While these are just some of the criticisms of NAPLAN, it is important to see NAPLAN Online as trying to respond to some of these issues. First, shifting the tests online enables quicker feedback to teachers so that the diagnostic possibilities are more available. This may explain ACARA’s enthusiasm for machine marking of student writing. Second, the nature of an online assessment means that different types of question can be asked, such as using embedded multimedia tasks. Third, the adaptive design means that questions can be tailored to fit the capabilities of the students so that they are more engaged with the test, that is, they are suitably encouraged by the appropriate difficulty of the items to continue trying to answer the questions. Research conducted by Martin and Lazendic (2018) suggests that online testing has a positive effect on student test motivation.

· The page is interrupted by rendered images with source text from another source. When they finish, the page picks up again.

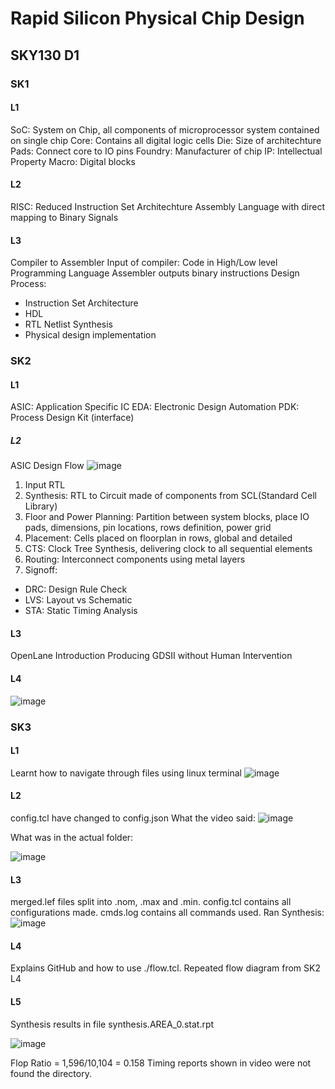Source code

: # Rapid Silicon Physical Chip Design
## SKY130 D1 
### SK1
#### L1
SoC: System on Chip, all components of microprocessor system contained on single chip
Core: Contains all digital logic cells
Die: Size of architechture
Pads: Connect core to IO pins
Foundry: Manufacturer of chip
IP: Intellectual Property
Macro: Digital blocks
#### L2
RISC: Reduced Instruction Set Architechture
Assembly Language with direct mapping to Binary Signals
#### L3
Compiler to Assembler
Input of compiler: Code in High/Low level Programming Language 
Assembler outputs binary instructions
Design Process:
- Instruction Set Architecture
- HDL
- RTL Netlist Synthesis
- Physical design implementation

### SK2
#### L1
ASIC: Application Specific IC
EDA: Electronic Design Automation
PDK: Process Design Kit (interface)
##### L2
ASIC Design Flow
![image](https://github.com/mkhaliq12/RS_ChipDesign/assets/139871694/26a2718e-81e3-46fa-b4e8-d24c218bd79e)
1. Input RTL
2. Synthesis: RTL to Circuit made of components from SCL(Standard Cell Library)
3. Floor and Power Planning: Partition between system blocks, place IO pads, dimensions, pin locations, rows definition, power grid
4. Placement: Cells placed on floorplan in rows, global and detailed
5. CTS: Clock Tree Synthesis, delivering clock to all sequential elements
6. Routing: Interconnect components using metal layers
7. Signoff:
  - DRC: Design Rule Check
  - LVS: Layout vs Schematic
  - STA: Static Timing Analysis
#### L3
OpenLane Introduction
Producing GDSII without Human Intervention 
#### L4
![image](https://github.com/mkhaliq12/RS_ChipDesign/assets/139871694/1329c531-eed1-4261-9f44-2d67a973db16)

### SK3
#### L1
Learnt how to navigate through files using linux terminal
![image](https://github.com/mkhaliq12/RS_ChipDesign/assets/139871694/29ad7d93-bb83-4a6c-9a94-d8dd2dcc5f0f)

#### L2
config.tcl have changed to config.json
What the video said:
![image](https://github.com/mkhaliq12/RS_ChipDesign/assets/139871694/0f9c20a1-cd67-47e1-a156-aeea535d7c6e)

What was in the actual folder:

![image](https://github.com/mkhaliq12/RS_ChipDesign/assets/139871694/de2fbefd-0d25-4fa3-8f47-fa7376c9b093)

#### L3
merged.lef files split into .nom, .max and .min.
config.tcl contains all configurations made.
cmds.log contains all commands used.
Ran Synthesis:
![image](https://github.com/mkhaliq12/RS_ChipDesign/assets/139871694/fdad0772-e8b6-45e6-ba53-c8201698feae)


#### L4
Explains GitHub and how to use ./flow.tcl.
Repeated flow diagram from SK2 L4

#### L5
Synthesis results in file synthesis.AREA_0.stat.rpt

![image](https://github.com/mkhaliq12/RS_ChipDesign/assets/139871694/5148f62a-c9af-46f9-b3d3-c267f5a2116e)

Flop Ratio = 1,596/10,104 = 0.158
Timing reports shown in video were not found the directory.



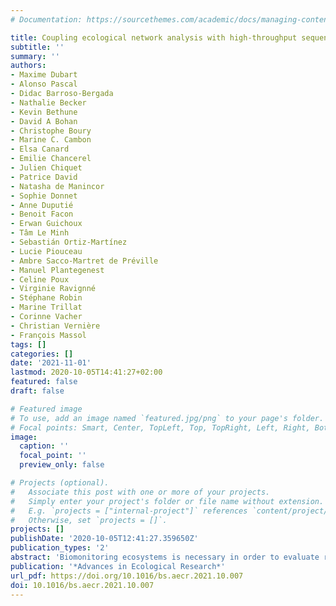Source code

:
 ```yaml
---
# Documentation: https://sourcethemes.com/academic/docs/managing-content/

title: Coupling ecological network analysis with high-throughput sequencing-based surveys: Lessons from the next-generation biomonitoring project
subtitle: ''
summary: ''
authors:
- Maxime Dubart
- Alonso Pascal
- Didac Barroso-Bergada
- Nathalie Becker
- Kevin Bethune
- David A Bohan
- Christophe Boury
- Marine C. Cambon
- Elsa Canard
- Emilie Chancerel
- Julien Chiquet
- Patrice David
- Natasha de Manincor
- Sophie Donnet
- Anne Duputié
- Benoit Facon
- Erwan Guichoux
- Tâm Le Minh
- Sebastián Ortiz-Martínez
- Lucie Piouceau
- Ambre Sacco-Martret de Préville
- Manuel Plantegenest
- Celine Poux
- Virginie Ravignné
- Stéphane Robin
- Marine Trillat
- Corinne Vacher
- Christian Vernière
- François Massol
tags: []
categories: []
date: '2021-11-01'
lastmod: 2020-10-05T14:41:27+02:00
featured: false
draft: false

# Featured image
# To use, add an image named `featured.jpg/png` to your page's folder.
# Focal points: Smart, Center, TopLeft, Top, TopRight, Left, Right, BottomLeft, Bottom, BottomRight.
image:
  caption: ''
  focal_point: ''
  preview_only: false

# Projects (optional).
#   Associate this post with one or more of your projects.
#   Simply enter your project's folder or file name without extension.
#   E.g. `projects = ["internal-project"]` references `content/project/deep-learning/index.md`.
#   Otherwise, set `projects = []`.
projects: []
publishDate: '2020-10-05T12:41:27.359650Z'
publication_types: '2'
abstract: 'Biomonitoring ecosystems is necessary in order to evaluate risks and to efficiently manage ecosystems and their associated services. Agrosystems are the target of multiple stressors that can affect many species through effects cascading along food webs. However, classic biomonitoring, focused on species diversity or indicator species, might be a poor predictor of the risk of such whole-ecosystem perturbations. Thanks to high-throughput sequencing methods, however, it might be possible to obtain sufficient information about entire ecological communities to infer the functioning of their associated interaction networks, and thus monitor more closely the risk of the collapse of entire food webs due to external stressors. In the course of the next-generation biomonitoring project, we collectively sought to experiment with this idea of inferring ecological networks on the basis of metabarcoding information gathered on different systems. We here give an overview of issues and preliminary results associated with this endeavour and highlight the main difficulties that such next-generation biomonitoring is still facing. Going from sampling protocols up to methods for comparing inferred networks, through biomolecular, bioinformatic, and network inference, we review all steps of the process, with a view towards generality and transferability towards other systems.'
publication: '*Advances in Ecological Research*'
url_pdf: https://doi.org/10.1016/bs.aecr.2021.10.007
doi: 10.1016/bs.aecr.2021.10.007
---
```

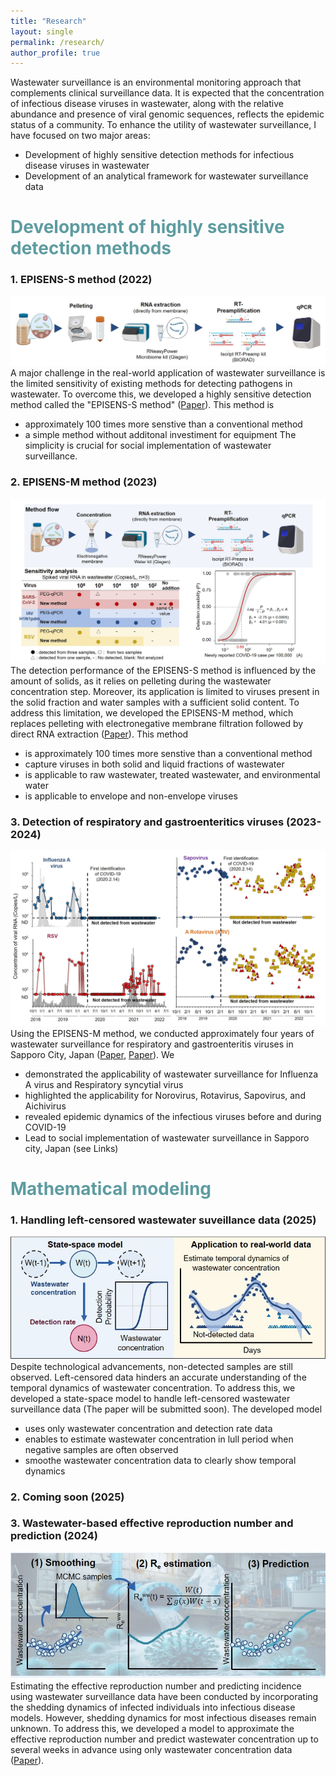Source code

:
 ```yaml
---
title: "Research"
layout: single
permalink: /research/
author_profile: true
---
```

Wastewater surveillance is an environmental monitoring approach that complements clinical surveillance data. It is expected that the concentration of infectious disease viruses in wastewater, along with the relative abundance and presence of viral genomic sequences, reflects the epidemic status of a community.
To enhance the utility of wastewater surveillance, I have focused on two major areas:
- Development of highly sensitive detection methods for infectious disease viruses in wastewater
- Development of an analytical framework for wastewater surveillance data

# <span style="color:#5E9CA0;">Development of highly sensitive detection methods</span> 
### 1. EPISENS-S method (2022)
![Research image_1](../assets/images/research_EPISENS_S.jpg)
A major challenge in the real-world application of wastewater surveillance is the limited sensitivity of existing methods for detecting pathogens in wastewater. To overcome this, we developed a highly sensitive detection method called the "EPISENS-S method" ([Paper](https://www.sciencedirect.com/science/article/pii/S0048969722041985)). This method is
- approximately 100 times more senstive than a conventional method
- a simple method without additonal investiment for equipment
The simplicity is crucial for social implementation of wastewater surveillance.

### 2. EPISENS-M method (2023)
![Research image_2](../assets/images/research_EPISENS_M.jpg)
The detection performance of the EPISENS-S method is influenced by the amount of solids, as it relies on pelleting during the wastewater concentration step. Moreover, its application is limited to viruses present in the solid fraction and water samples with a sufficient solid content. To address this limitation, we developed the EPISENS-M method, which replaces pelleting with electronegative membrane filtration followed by direct RNA extraction ([Paper](https://www.sciencedirect.com/science/article/pii/S0160412023000168)). This method
- is approximately 100 times more senstive than a conventional method
- capture viruses in both solid and liquid fractions of wastewater
- is applicable to raw wastewater, treated wastewater, and environmental water 
- is applicable to envelope and non-envelope viruses

### 3. Detection of respiratory and gastroenteritics viruses (2023-2024)
![Research image_3](../assets/images/research_detection.jpg)
Using the EPISENS-M method, we conducted approximately four years of wastewater surveillance for respiratory and gastroenteritis viruses in Sapporo City, Japan ([Paper](https://www.sciencedirect.com/science/article/pii/S0048969723013104), [Paper](https://www.sciencedirect.com/science/article/pii/S0048969723051823)). We 
- demonstrated the applicability of wastewater surveillance for Influenza A virus and Respiratory syncytial virus
- highlighted the applicability for Norovirus, Rotavirus, Sapovirus, and Aichivirus
- revealed epidemic dynamics of the infectious viruses before and during COVID-19
- Lead to social implementation of wastewater surveillance in Sapporo city, Japan (see Links)

# <span style="color:#5E9CA0;"> Mathematical modeling</span> 
### 1. Handling left-censored wastewater suveillance data (2025)
![Research image_4](../assets/images/research_model_1.jpg)  
Despite technological advancements, non-detected samples are still observed. Left-censored data hinders an accurate understanding of the temporal dynamics of wastewater concentration. To address this, we developed a state-space model to handle left-censored wastewater surveillance data (The paper will be submitted soon). The developed model
- uses only wastewater concentration and detection rate data
- enables to estimate wastewater concentration in lull period when negative samples are often observed
- smoothe wastewater concentration data to clearly show temporal dynamics

### 2. Coming soon (2025)

### 3. Wastewater-based effective reproduction number and prediction (2024)
![Research image_3](../assets/images/research_model_3.jpg)  
Estimating the effective reproduction number and predicting incidence using wastewater surveillance data have been conducted by incorporating the shedding dynamics of infected individuals into infectious disease models. However, shedding dynamics for most infectious diseases remain unknown. To address this, we developed a model to approximate the effective reproduction number and predict wastewater concentration up to several weeks in advance using only wastewater concentration data ([Paper](https://www.sciencedirect.com/science/article/pii/S0160412024007141)).






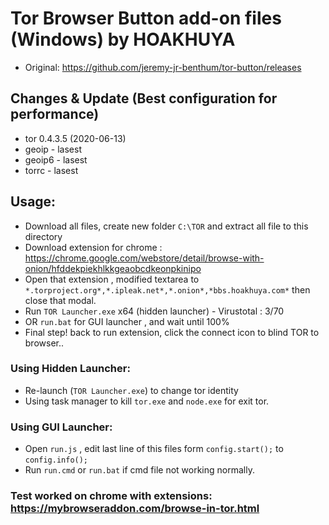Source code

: # Tor Browser Button add-on files (Windows) by HOAKHUYA
- Original: https://github.com/jeremy-jr-benthum/tor-button/releases 
## Changes & Update (Best configuration for performance)
- tor 0.4.3.5 (2020-06-13)
- geoip - lasest
- geoip6 - lasest
- torrc - lasest
## Usage:
- Download all files, create new folder `C:\TOR` and extract all file to this directory
- Download extension for chrome : https://chrome.google.com/webstore/detail/browse-with-onion/hfddekpiekhlkkgeaobcdkeonpkinipo
- Open that extension , modified textarea to `*.torproject.org*,*.ipleak.net*,*.onion*,*bbs.hoakhuya.com*` then close that modal.
- Run `TOR Launcher.exe` x64 (hidden launcher) - Virustotal : 3/70
- OR `run.bat` for GUI launcher , and wait until 100% 
- Final step! back to run extension, click the connect icon to blind TOR to browser..
### Using Hidden Launcher: 
- Re-launch (`TOR Launcher.exe`) to change tor identity
- Using task manager to kill `tor.exe` and `node.exe` for exit tor.
### Using GUI Launcher:
- Open `run.js` , edit last line of this files form `config.start();`  to `config.info();`
- Run `run.cmd` or `run.bat` if cmd file not working normally.
### Test worked on chrome with extensions: https://mybrowseraddon.com/browse-in-tor.html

However, while there may be some psychometric advantages to online tests (precision, time, test engagement) a concerning aspect is the belief that this will solve structural problems associated with NAPLAN itself. We should not be optimistic, NAPLAN’s problems are also structural and shifting the test online is not going to change the fact that the overemphasis on, and publication of, the results is distorting classroom practice.
Running two separate tests and then combining results through statistical manipulation is also something we should be sceptical about. ACARA seems convinced that this is a fairly straightforward process, but this is not certain. The production of the score in the online version to be moderated is much more dicey than the pencil and paper version, beholden as it is to access, computer problems, device problems, internet problems and the like. Furthermore, test-taking behaviour in online environments may work differently. When investigating the 2015 PISA assessment which had some cohorts taking online (but not adaptive) tests and others taking traditional tests, Jerrim (2018) found that pupils completing the computer-based test performed substantially worse than pupils completing the traditional test even after statistical moderation.
As a psychometrician friend of mine once said; Just as you can’t model your way out of bad data, neither can you test your way out of bad results. Equally, I’d say that redesigning your tests to alleviate minor problems rather than the major ones is not going to improve the education system and the way that it is affected. NAPLAN Online does not change the need for an immediate evaluation of the tests.
Citations
Hwang, G. (2003). A conceptual map model for developing intelligent tutoring systems. Computers & Education, 40, 217-235.
Jerrim, J. (2018). A digital divide? Randomised evidence on the impact of computer-based assessment in PISA. Centre for Education Economics Ltd (CFEE). http://www.cfee.org.uk/node/242
Madaus, G., Russell, M., & Higgins, J. (2009). The Paradoxes of High Stakes Testing: How they affect students, their parents, teachers, principals, schools. and society. Charlotte, NC:: Information Age Publishing.
Martin, A. J., & Lazendic, G. (2018). Computer-adaptive testing: Implications for students’ achievement, motivation, engagement, and subjective test experience. Journal of Educational Psychology, 110(1), 27-45.
Nichols, S. L., & Berliner, D. C. (2007). Collateral damage: How high-stakes testing corrupts America's schools. Harvard Education Press.
Sellar, S., Thompson, G., & Rutkowski, D. (2017). The Global Education Race: Taking the Measure of PISA and International Testing. Toronto: Brush Education
http://dx.doi.org/10.1037/edu0000205
Wyse, D., & Torrance, H. (2009). The development and consequences of national curriculum assessment for primary education in England. Educational research, 51(2), 213-228.